About this book:
Tax Treaty Dispute Resolution is a first-of-its-kind comparative study premised on certain vital geopolitical similarities that underpin the international tax regime (ITR) and the law of the sea regime while considering the differences in the institutional context of both regimes. Stakeholders in the international taxation community agree that existing dispute resolution processes need improvement, and a global consensus must be achieved. This book renders a potential restructuring of the tax treaty dispute resolution system based on a comparative analysis of the dispute resolution mechanisms under tax treaties, as prescribed in the OECD and UN models, on the one hand, and the UN Law of the Sea Convention (LOSC) on the other.
What’s in this book:
This trailblazing book puts forward a new tax treaty dispute resolution system based on the LOSC system for resolving multilateral tax disputes, focusing on the following:
- mapping of the institutional arrangements that make up the dispute resolution mechanisms to understand how each system works;
- comparative analysis of the patterns of interaction and outcomes generated across the two dispute resolution systems to identify relevant aspects of the LOSC system that may be adapted in the ITR to improve tax treaty dispute resolution; and
- analysis of the inclusivity levels across the decision-making structures under each system to identify specific consensus-building techniques that may facilitate the implementation of the new proposed tax treaty dispute resolution system and also enhance international cooperation across the ITR.

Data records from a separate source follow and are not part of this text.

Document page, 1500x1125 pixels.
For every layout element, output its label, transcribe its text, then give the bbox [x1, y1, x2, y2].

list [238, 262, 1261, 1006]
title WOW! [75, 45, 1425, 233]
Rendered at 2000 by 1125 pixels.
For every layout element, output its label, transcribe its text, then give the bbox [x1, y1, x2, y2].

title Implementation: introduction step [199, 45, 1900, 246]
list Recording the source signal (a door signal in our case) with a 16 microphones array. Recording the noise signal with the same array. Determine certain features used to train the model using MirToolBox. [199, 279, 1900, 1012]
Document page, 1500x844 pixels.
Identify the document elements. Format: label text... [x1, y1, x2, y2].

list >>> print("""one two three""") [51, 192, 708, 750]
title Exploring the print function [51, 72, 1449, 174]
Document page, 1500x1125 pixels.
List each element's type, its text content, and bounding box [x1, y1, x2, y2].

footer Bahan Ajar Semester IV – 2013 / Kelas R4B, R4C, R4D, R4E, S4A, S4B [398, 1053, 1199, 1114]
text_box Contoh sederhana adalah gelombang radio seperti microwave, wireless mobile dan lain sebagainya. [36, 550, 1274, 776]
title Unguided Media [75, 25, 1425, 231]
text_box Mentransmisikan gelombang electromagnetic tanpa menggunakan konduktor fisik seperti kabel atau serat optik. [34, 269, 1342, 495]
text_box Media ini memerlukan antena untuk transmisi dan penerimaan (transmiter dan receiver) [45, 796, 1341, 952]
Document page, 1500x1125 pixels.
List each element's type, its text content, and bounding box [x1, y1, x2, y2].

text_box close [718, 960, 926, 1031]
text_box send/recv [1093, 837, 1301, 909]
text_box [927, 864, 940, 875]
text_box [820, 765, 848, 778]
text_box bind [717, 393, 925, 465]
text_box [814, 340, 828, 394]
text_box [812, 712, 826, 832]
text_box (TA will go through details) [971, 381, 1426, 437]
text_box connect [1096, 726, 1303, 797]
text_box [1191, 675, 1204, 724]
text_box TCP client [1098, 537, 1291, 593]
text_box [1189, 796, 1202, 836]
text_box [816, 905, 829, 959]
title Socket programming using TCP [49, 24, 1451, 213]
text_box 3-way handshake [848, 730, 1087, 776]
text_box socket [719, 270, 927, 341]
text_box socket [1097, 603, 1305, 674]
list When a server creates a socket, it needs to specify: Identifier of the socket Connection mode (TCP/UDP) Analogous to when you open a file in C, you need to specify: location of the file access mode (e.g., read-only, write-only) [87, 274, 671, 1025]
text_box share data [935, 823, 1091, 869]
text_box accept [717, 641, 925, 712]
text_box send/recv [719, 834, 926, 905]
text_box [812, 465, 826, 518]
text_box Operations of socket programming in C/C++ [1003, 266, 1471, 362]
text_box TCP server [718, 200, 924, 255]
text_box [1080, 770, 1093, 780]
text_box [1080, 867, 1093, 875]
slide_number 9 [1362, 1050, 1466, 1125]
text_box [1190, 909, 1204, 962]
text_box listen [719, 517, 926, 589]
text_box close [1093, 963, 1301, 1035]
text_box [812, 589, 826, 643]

The suggested restructuring of the tax treaty dispute resolution system expands the existing mutual agreement procedure. It shapes a comprehensive legal framework that aims to achieve a more effective, predictable and equitable resolution of multilateral tax disputes in the 21st-century ITR by finding the right balance between countries’ right to tax sovereignty and the rule of law.
How this will help you:
Just as the design of the dispute resolution system under the LOSC laid the groundwork for universal consensus of the Convention among almost 160 countries, the author’s new tax treaty dispute resolution system also offers a solid foundation for consensus-building towards a universal treaty in the ITR. All those concerned with international tax dispute resolution – whether policymakers, in-house counsel, national tax authority officials, judges, tax lawyers or academics – will find the truly valuable analysis here, not elsewhere.